On this early-September day, though, he looked no less healthy than he had back in March, lounging in a collapsible chair on the Walgreens property across South from their usual spot.

“There were some people up here acting crazy,” Lefty says, vaguely confirming Kenny’s explanation as he watches the cars go by. But “I’m back home.”

When “I told him I was comin’ back, he said, ‘Thank God!’” Lefty continues, laughing.

The idea of trying to get into a shelter comes up again, but as before, Lefty just waves it off. He says he survives better on the streets.

As for Kenny ...

More desperate than ever before

Back in August, while Lefty was on his hiatus, we had found Kenny camped out in the boldest place yet: Against the side of Arby’s during the lunch rush, in a spot that put him about even with the rear wheels of every vehicle that pulled up to the drive-thru window. It was raining, but just lightly. He rose to his feet and strode toward us.

“I need a couple of dollars, man, ’cause the rain, it’s stopping me,” he explained.

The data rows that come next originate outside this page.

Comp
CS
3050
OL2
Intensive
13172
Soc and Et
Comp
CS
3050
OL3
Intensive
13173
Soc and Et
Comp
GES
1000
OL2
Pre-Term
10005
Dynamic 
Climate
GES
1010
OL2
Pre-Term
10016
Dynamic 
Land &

We offered to pay for whatever he wanted, and inside, he ordered a five-piece fish meal (apparently, there are limits on the number of free orders they’ll give him, after all).

The subject of the job at the car wash came up. He said he still hadn’t started it yet. “Hopefully Saturday. If weather permits.”

He looked and sounded more desperate than ever before.

“I gotta move on,” he said. “Health is getting worse. I mean, I can’t keep on pushing it. You know what I’m saying? I can do better. Hopefully, this car wash thing works. If it don’t...”

His voice trailed off.

A minute later, an employee handed Kenny his bag of food. Kenny took it, headed back outside, sat down once again next to the drive-thru window under an awning that would keep his fish and French fries dry, and began to eat.

Kenny will turn 59 years old on Sept. 14.
Kenny will turn 59 years old on Sept. 14.